** Dataset extract **
+===+

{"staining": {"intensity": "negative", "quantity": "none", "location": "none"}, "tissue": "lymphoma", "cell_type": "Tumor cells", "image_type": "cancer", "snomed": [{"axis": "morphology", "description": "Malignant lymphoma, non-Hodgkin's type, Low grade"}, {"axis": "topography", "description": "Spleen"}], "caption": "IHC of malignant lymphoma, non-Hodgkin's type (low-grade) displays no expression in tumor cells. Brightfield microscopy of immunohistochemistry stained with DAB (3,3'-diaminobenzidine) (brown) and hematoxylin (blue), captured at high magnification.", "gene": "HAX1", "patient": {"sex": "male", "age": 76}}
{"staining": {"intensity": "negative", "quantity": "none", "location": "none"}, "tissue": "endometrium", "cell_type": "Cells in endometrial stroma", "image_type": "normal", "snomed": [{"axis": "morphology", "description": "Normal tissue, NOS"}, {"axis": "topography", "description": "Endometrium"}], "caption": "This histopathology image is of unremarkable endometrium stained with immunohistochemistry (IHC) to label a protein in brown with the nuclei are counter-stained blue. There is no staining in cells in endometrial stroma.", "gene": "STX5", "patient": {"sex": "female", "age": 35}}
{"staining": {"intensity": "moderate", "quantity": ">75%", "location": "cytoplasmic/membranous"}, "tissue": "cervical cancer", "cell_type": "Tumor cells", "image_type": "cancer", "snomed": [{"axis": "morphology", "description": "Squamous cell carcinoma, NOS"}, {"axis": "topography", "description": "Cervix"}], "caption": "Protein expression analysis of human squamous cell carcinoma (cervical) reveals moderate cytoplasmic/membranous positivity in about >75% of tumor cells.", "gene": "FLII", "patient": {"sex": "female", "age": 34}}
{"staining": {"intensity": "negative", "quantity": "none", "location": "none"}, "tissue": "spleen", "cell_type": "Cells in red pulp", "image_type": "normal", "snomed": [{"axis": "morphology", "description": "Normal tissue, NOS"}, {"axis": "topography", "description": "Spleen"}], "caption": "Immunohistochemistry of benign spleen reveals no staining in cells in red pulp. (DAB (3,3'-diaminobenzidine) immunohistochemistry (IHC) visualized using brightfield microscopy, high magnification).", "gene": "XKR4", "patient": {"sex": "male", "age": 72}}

+===+

** Task to complete **
Note down each line above where the word "stained" occurs.

** Result for this exercise **
{"staining": {"intensity": "negative", "quantity": "none", "location": "none"}, "tissue": "lymphoma", "cell_type": "Tumor cells", "image_type": "cancer", "snomed": [{"axis": "morphology", "description": "Malignant lymphoma, non-Hodgkin's type, Low grade"}, {"axis": "topography", "description": "Spleen"}], "caption": "IHC of malignant lymphoma, non-Hodgkin's type (low-grade) displays no expression in tumor cells. Brightfield microscopy of immunohistochemistry stained with DAB (3,3'-diaminobenzidine) (brown) and hematoxylin (blue), captured at high magnification.", "gene": "HAX1", "patient": {"sex": "male", "age": 76}}
{"staining": {"intensity": "negative", "quantity": "none", "location": "none"}, "tissue": "endometrium", "cell_type": "Cells in endometrial stroma", "image_type": "normal", "snomed": [{"axis": "morphology", "description": "Normal tissue, NOS"}, {"axis": "topography", "description": "Endometrium"}], "caption": "This histopathology image is of unremarkable endometrium stained with immunohistochemistry (IHC) to label a protein in brown with the nuclei are counter-stained blue. There is no staining in cells in endometrial stroma.", "gene": "STX5", "patient": {"sex": "female", "age": 35}}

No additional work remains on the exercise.